Hi, My wife and I are thinking of sending our 13 month old son to a creche for a few hours a week. We would prefer a bilingular one. Does anybody have any suggestions as to one near fuengirola area and average monthly costings. Thanks


----------



## jojo (Sep 20, 2007)

Frankie 737 said:


> Hi, My wife and I are thinking of sending our 13 month old son to a creche for a few hours a week. We would prefer a bilingular one. Does anybody have any suggestions as to one near fuengirola area and average monthly costings. Thanks



I guess your best bet (finances willing) would be one of the international schools in the area. They take little ones from about 2 upwards I think??? Schools in Spain | Nabss 

Apart from that I cant say I know of any creches or playschools, there maybe some tho??

Jo xxx


----------



## Frankie 737 (Mar 28, 2010)

Thanks Jojo, Don't think my wife can keep her sanity and wait until he's 2 though!! LOL


----------



## jojo (Sep 20, 2007)

Frankie 737 said:


> Thanks Jojo, Don't think my wife can keep her sanity and wait until he's 2 though!! LOL


Right!!! Younger than two then!!! There are a few people on the forum who live in the area with youngsters who may be able to help - see if they come up with anything..

Jo xxx


----------



## xabiaxica (Jun 23, 2009)

Frankie 737 said:


> Thanks Jojo, Don't think my wife can keep her sanity and wait until he's 2 though!! LOL


Google.es comes up with a few - none seem to be bilingual though

guardería fuengirola


----------



## leedsutdgem (Jun 3, 2010)

Frankie 737 said:


> Hi, My wife and I are thinking of sending our 13 month old son to a creche for a few hours a week. We would prefer a bilingular one. Does anybody have any suggestions as to one near fuengirola area and average monthly costings. Thanks


Hi frankie
Try costa kindercare situated in benalmadena pueblo.
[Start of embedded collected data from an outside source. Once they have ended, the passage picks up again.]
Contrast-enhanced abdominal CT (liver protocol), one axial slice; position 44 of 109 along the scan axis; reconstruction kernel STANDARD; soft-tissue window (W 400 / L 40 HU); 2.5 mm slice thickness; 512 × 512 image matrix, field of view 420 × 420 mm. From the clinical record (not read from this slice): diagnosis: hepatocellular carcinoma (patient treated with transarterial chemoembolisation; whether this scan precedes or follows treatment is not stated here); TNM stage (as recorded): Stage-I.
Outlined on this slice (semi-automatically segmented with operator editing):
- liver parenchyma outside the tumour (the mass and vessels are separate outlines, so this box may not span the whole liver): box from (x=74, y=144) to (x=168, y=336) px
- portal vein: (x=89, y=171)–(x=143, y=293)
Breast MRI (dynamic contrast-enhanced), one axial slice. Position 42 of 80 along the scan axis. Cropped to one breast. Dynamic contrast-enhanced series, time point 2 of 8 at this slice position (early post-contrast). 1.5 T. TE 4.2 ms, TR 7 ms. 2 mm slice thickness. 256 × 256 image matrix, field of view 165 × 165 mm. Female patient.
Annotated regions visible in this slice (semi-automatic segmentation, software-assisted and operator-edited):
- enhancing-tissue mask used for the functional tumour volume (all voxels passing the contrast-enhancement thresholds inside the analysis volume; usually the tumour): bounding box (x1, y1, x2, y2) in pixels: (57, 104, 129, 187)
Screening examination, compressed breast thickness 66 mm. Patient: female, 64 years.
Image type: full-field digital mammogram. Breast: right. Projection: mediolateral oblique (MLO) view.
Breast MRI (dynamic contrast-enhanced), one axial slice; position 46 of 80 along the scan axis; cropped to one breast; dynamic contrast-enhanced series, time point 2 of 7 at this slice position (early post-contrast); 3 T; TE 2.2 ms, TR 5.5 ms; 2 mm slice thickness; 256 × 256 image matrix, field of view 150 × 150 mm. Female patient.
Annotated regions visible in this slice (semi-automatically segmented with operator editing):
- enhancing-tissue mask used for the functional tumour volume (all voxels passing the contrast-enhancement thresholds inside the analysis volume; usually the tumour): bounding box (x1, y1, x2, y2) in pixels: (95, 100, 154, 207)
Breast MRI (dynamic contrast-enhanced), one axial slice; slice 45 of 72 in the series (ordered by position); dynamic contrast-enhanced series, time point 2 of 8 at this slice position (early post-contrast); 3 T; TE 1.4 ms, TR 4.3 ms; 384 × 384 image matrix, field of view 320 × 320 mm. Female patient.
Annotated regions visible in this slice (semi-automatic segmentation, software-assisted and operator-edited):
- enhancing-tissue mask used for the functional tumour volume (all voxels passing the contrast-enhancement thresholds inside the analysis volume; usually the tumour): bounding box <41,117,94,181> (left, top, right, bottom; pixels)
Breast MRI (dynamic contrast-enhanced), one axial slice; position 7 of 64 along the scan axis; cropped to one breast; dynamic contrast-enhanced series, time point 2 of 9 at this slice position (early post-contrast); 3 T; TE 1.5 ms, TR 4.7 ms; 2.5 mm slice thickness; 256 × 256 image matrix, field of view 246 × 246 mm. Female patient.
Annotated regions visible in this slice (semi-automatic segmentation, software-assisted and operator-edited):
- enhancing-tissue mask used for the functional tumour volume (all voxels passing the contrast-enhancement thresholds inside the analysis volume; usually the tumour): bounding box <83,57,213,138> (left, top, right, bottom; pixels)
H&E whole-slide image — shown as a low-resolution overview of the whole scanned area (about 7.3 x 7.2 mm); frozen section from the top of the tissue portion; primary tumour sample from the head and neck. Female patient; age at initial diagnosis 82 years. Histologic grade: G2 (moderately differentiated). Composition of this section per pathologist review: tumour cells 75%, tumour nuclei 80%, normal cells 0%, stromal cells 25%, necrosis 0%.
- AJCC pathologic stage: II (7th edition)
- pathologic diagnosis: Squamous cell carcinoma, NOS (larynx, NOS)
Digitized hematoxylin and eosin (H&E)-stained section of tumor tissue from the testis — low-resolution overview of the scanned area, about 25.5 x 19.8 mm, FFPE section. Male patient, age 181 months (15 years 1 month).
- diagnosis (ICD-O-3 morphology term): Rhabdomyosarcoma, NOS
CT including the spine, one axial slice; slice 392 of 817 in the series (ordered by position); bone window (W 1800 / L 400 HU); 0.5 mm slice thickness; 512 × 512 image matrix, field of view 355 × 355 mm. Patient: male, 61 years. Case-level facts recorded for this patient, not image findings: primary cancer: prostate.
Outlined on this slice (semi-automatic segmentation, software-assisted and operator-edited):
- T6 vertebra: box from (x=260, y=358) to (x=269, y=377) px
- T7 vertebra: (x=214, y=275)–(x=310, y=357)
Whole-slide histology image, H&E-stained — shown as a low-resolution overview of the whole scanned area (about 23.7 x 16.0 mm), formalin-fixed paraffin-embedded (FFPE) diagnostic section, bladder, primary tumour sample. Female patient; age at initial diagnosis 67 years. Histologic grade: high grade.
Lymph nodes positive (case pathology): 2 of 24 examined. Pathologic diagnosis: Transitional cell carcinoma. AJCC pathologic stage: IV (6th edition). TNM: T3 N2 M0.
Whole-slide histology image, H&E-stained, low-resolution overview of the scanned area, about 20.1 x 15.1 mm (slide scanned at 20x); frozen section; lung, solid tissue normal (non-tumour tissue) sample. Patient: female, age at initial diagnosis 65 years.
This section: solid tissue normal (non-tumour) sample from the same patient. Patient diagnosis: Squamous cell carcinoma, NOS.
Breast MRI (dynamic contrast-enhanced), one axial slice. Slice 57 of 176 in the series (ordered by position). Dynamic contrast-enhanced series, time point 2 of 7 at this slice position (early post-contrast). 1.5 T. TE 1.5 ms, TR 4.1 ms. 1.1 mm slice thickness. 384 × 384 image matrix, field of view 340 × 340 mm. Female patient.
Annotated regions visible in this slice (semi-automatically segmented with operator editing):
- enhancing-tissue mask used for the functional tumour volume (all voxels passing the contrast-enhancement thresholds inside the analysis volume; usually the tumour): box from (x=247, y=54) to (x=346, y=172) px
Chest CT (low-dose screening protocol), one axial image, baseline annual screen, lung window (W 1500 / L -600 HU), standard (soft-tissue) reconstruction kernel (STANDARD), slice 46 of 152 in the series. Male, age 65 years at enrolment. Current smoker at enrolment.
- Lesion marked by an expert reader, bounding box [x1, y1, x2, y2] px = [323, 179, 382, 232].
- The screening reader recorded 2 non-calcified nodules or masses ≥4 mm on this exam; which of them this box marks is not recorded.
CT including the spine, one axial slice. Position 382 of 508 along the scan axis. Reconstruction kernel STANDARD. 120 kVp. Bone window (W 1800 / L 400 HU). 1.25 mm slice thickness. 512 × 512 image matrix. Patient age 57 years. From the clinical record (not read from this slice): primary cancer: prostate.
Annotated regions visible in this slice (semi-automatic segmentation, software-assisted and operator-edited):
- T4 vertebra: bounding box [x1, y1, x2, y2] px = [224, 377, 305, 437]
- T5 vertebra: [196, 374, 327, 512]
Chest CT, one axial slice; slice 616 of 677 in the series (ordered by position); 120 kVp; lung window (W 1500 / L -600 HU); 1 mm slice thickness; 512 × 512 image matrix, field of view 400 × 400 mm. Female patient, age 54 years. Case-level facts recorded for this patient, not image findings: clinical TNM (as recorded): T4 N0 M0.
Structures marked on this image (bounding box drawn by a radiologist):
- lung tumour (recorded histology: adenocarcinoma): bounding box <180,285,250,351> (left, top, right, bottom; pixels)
I know its not fuengirola but it is nearby.


----------



## rjnpenang (Feb 20, 2008)

Hi, Some young friends of mine are using a crèche in a small cul- de- sac virtually opposite Barclays Bank which is the branch at the top of Pueblo Lucia, if you come up the road from the mercado central, Publo Lucia is on the right, Pueblo Lopez on the left,and this small road is at the top of Pueblo Lopez, last street before the roundabout, I am unable to find the name but it's very easy to park in front of the bank, just cross the rd.
This crèche has been there for many years, although Spanish I think there will be many foreign infants. Just think, your baby will be speaking Spanish within a few short months and English at home, what a wonderful opportunity for your son.
Sorry, don' t know about the fees but this crèche has been there at least 20 years so won't be too expensive by Spanish standards. Regards Rob


----------



## Frankie 737 (Mar 28, 2010)

Thank you all for your suggestions, We will try them out.


----------



## Phsye (Aug 4, 2010)

rjnpenang said:


> Hi, Some young friends of mine are using a crèche in a small cul- de- sac virtually opposite Barclays Bank which is the branch at the top of Pueblo Lucia, if you come up the road from the mercado central, Publo Lucia is on the right, Pueblo Lopez on the left,and this small road is at the top of Pueblo Lopez, last street before the roundabout, I am unable to find the name but it's very easy to park in front of the bank, just cross the rd.
> This crèche has been there for many years, although Spanish I think there will be many foreign infants. Just think, your baby will be speaking Spanish within a few short months and English at home, what a wonderful opportunity for your son.
> Sorry, don' t know about the fees but this crèche has been there at least 20 years so won't be too expensive by Spanish standards. Regards Rob


Spanish in the Guadaría and English at home is a great mix if you are in Spain. The only advice I can give is to visit several and then spend time in each one before choosing. Actual quality varies a lot and is not immediately obvious, spending an hour in the classroom with the teacher and talking to the owner is the best measure. In my experience all the good guadarías will tell you that they are full when you first call, but, they will ask you to come and visit first so they get to know you... space 'may' then be found.

We have moved Spain to UK and back to Spain again in the last two years and have found this to be the norm in the recommended nurseries in both countries.


----------